PROGRAMME DU 27me CONGRES INTERN. EUCHARISTIQUE à Amsterdam 22-27 Juillet 1924.
MARDI 22 juillet: Arrivée du Cardinal-Légat: Son Eminence le Cardinal van Rossum. MERCREDI 23 juillet: Ouverture Sollennelle du Congrès au Stadion dan l'après midi. JEUDI et VENDREDI 24 et 25 juillet: Dans l'aprèsmidi, réunions des divisions des nationalitées. Deux réunions pour le Clergé. Dans le soir, Réunion générale dans l'église de l'Amsteldijk, à la salle de Concertgebouw et au Stadion. SAMEDI 26 Juillet: Communion des enfants au Stadion. | |
[pagina 164]
| |
DIMANCHE 27 Juillet: Messe solennelle pontificale par S.E. le Cardinal-Légat au Stadion et dans l'après midi Salut pontifical avec procession du Saint Sacrament au Stadion. Chaque jour Grande Messe pontificale dans de différentes églises.
INFORMATIONS SUR LE CONGRES INTERNATIONAL EUCHARISTIQUE DU 22 AU 27 JUILLET à AMSTERDAM.
Le bureau du Congrès est situé au Bagijnhof 32. On peut se faire inscrire au bureau pour les cartes congressistes. Ces cartes donnent droit d'entrée à toutes les assemblées et réunions; aussi le dernier jour au Stadion (la levée). Les insignes et programmes seront distribués avec les cartes d'entrée. Le prix des cartes, prises au bureau est de fl. 10 sans et de fl. 15 avec un livre de mémoire du Congrès. Envoyé et recommandé par la poste resp.: fl. 10.35 et fl. 15.90. Le livre paraîtra quelque temps après la levée du Congrès. On peut aussi adresser au bureau pour les affiches illustrées du Congrès pour églises, écoles etc. ainsi que pour les images, avec prière speciale. Toutes les informations sont à obtenir au bureau du Congrès. Le secrétaire général est le révérend père W. van Dijk O.S.A. à Amsterdam Spinhuissteeg 4. Les localités pour les cérémonies à Amsterdam étant assez petites, et parceque aussi la grande cérémonie du dernier jour doit prendre place au Stadion il est nécessaire de commander sa carte congressiste immédiatement. Il ne faut pas que l'argent soit envoyé au même temps; on commande seulement sa carte au Bureau du Congrès, Bagijnhof 32 Amsterdam; le payement se peut faire après l'arrivée au Congrès.
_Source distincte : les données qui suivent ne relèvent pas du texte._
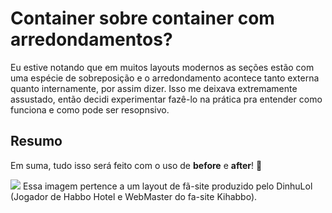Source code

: # Container sobre container com arredondamentos?

Eu estive notando que em muitos layouts modernos as seções estão com uma espécie de sobreposição e o arredondamento acontece tanto externa quanto internamente, por assim dizer. Isso me deixava extremamente assustado, então decidi experimentar fazê-lo na prática pra entender como funciona e como pode ser resopnsivo.

## Resumo

Em suma, tudo isso será feito com o uso de **before** e **after**! 🤡

<img src="https://user-images.githubusercontent.com/105616868/178152282-0f421029-b525-4d32-9abe-c1143827a2ac.png">
Essa imagem pertence a um layout de fã-site produzido pelo DinhuLol (Jogador de Habbo Hotel e WebMaster do fa-site Kihabbo).

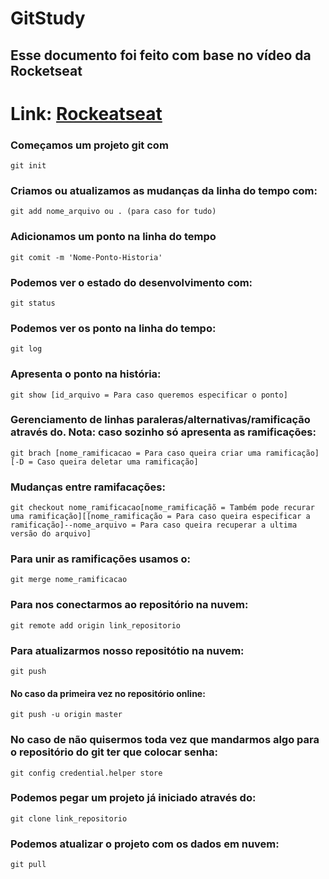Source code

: # GitStudy

## Esse documento foi feito com base no vídeo da Rocketseat
# Link: [Rockeatseat](https://www.youtube.com/watch?v=2alg7MQ6_sI&t=939s)

### Começamos um projeto git com
`` git init ``

### Criamos ou atualizamos as mudanças da linha do tempo com:
``git add nome_arquivo ou . (para caso for tudo)``

### Adicionamos um ponto na linha do tempo
``git comit -m 'Nome-Ponto-Historia'``

### Podemos ver o estado do desenvolvimento com:
``git status``

### Podemos ver os ponto na linha do tempo:
``git log``

### Apresenta o ponto na história:
``git show [id_arquivo = Para caso queremos especificar o ponto]``

### Gerenciamento de linhas paraleras/alternativas/ramificação através do. Nota: caso sozinho só apresenta as ramificações:
``git brach [nome_ramificacao = Para caso queira criar uma ramificação][-D = Caso queira deletar uma ramificação]``

### Mudanças entre ramifacações:
``git checkout nome_ramificacao[nome_ramificaçãõ = Também pode recurar uma ramificação][[nome_ramificação = Para caso queira especificar a ramificação]--nome_arquivo = Para caso queira recuperar a ultima versão do arquivo]``

### Para unir as ramificações usamos o:
``git merge nome_ramificacao``

### Para nos conectarmos ao repositório na nuvem:
``git remote add origin link_repositorio``

### Para atualizarmos nosso repositótio na nuvem:
``git push``
#### No caso da primeira vez no repositório online:
``git push -u origin master``

### No caso de não quisermos toda vez que mandarmos algo para o repositório do git ter que colocar senha:
``git config credential.helper store``

### Podemos pegar um projeto já iniciado através do:
``git clone link_repositorio``

### Podemos atualizar o projeto com os dados em nuvem:
``git pull``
De Nederlandse katolieken zijn door dit mooie stuk eenvoudig bespottelik gemaakt voor heel de wereld. Aan wie is de voorbereiding voor dat kongres toevertrouwd? T'is allertreurigst dat we zo belachelik worden gemaakt, en jammer genoeg is dat niet meer in stille verborgenheid goed te maken; 't program is verspreid; we moeten dus vorderen, dat dit volkomen duidelik en afdoende wordt hersteld in de kortst mogelike tijd. Zo iets had niet mogelik moeten zijn.